Chunk-ready messages include the routing key:

{
"run_id": "00000000-0000-0000-0000-000000000000",
"run_shard": 42,
"chunk_id": "00000000-0000-0000-0000-000000000000"
}

Workers use run_id + run_shard + chunk_id to claim the chunk. In the single-cluster deployment, the database resolver is trivial because every shard points at the same pool. In a future multi-cluster deployment, the resolver should map run_id + run_shard to a database placement before the worker opens a transaction.

Future Placement Layer

When one PostgreSQL cluster is not enough, add placement metadata without changing chunk messages or row identity:

CREATE TABLE shard_placements (
run_id UUID NOT NULL,
run_shard SMALLINT NOT NULL CHECK (run_shard >= 0 AND run_shard < 128),
database_alias TEXT NOT NULL,
status TEXT NOT NULL CHECK (status IN ('active', 'moving', 'draining')),
updated_at TIMESTAMPTZ NOT NULL DEFAULT now(),
PRIMARY KEY (run_id, run_shard)
);

Initial placement can map every shard to the primary cluster. Expansion changes placement rows, not the logical shard value stored in execution data.

Migration Runbook

Use this procedure when moving logical shards to a new PostgreSQL placement.

  1. Choose shard scope.
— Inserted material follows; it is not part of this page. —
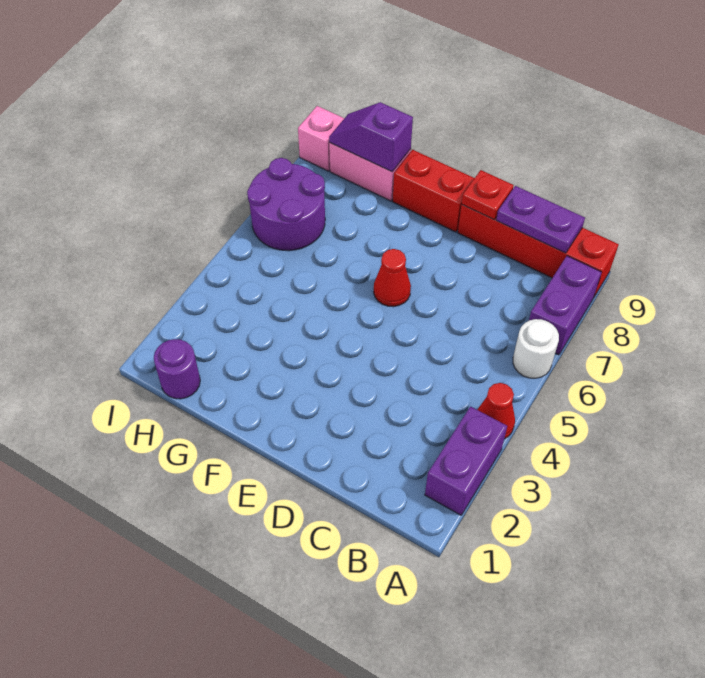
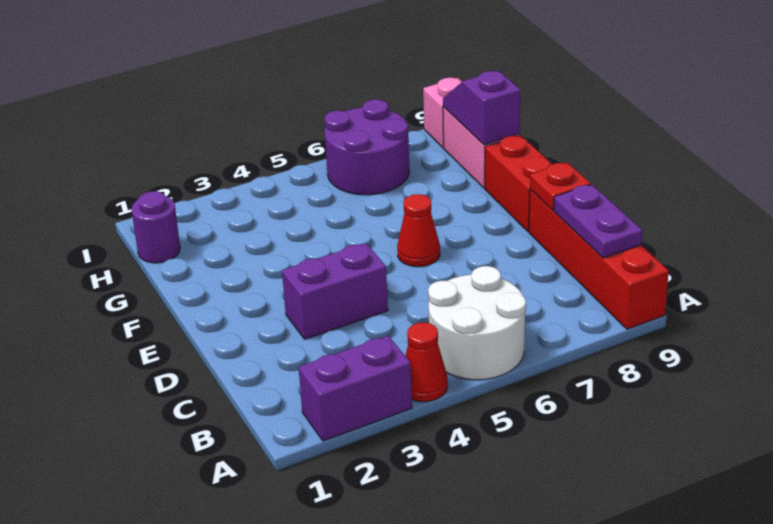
white 1x1 round brick [513,319,559,378] -> white 2x2 round brick [428,266,526,380]
purple 1x2 brick [529,256,602,355] -> purple 1x2 brick moved to [282,243,388,339]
Select one or more run_id + run_shard pairs, or a whole run_shard range if the placement layer supports global shard ownership.
  2. Mark placement moving. Set selected placement rows to moving so coordinators stop dispatching new chunks for those shards. Existing workers may finish their current leases.
  3. Drain open work. Wait until selected chunks are no longer leased, or cancel/recover leases according to the chunk recovery policy.
  4. Copy shard-owned rows. Move rows for the selected shard scope from the source placement to the target placement:
run_chunks
executions
execution_attempts
execution_aggregates
evaluator_results
  1. Verify data. Compare row counts and checksums per table for the selected run_id + run_shard scope.
  2. Switch placement. Update placement rows to active on the new database_alias.
  3. Resume dispatch. Coordinators and workers resolve the same run_id + run_shard to the new database placement and continue processing.
  4. Retain then clean up. Keep source rows read-only for a retention window, then delete them after verification and backup policy allow it.

Migration Standards

  • run_shard is stable for the lifetime of a chunk and its child rows.
  • Do not recalculate run_shard when adding database capacity.
  • Queue messages must include run_shard; workers should not rediscover it with an extra lookup on the hot path.
  • Chunk-local worker queries should include run_id and run_shard.
  • Run-level reporting may fan out across all 128 shards for the run.
  • Large payload artifacts should be moved outside PostgreSQL before cross-cluster movement becomes routine.

Recreating a Database

For a fresh deployment, apply the original migration files normally. The 128-shard schema is part of the create-table migrations, so no separate ALTER TABLE migration is required when recreating the database.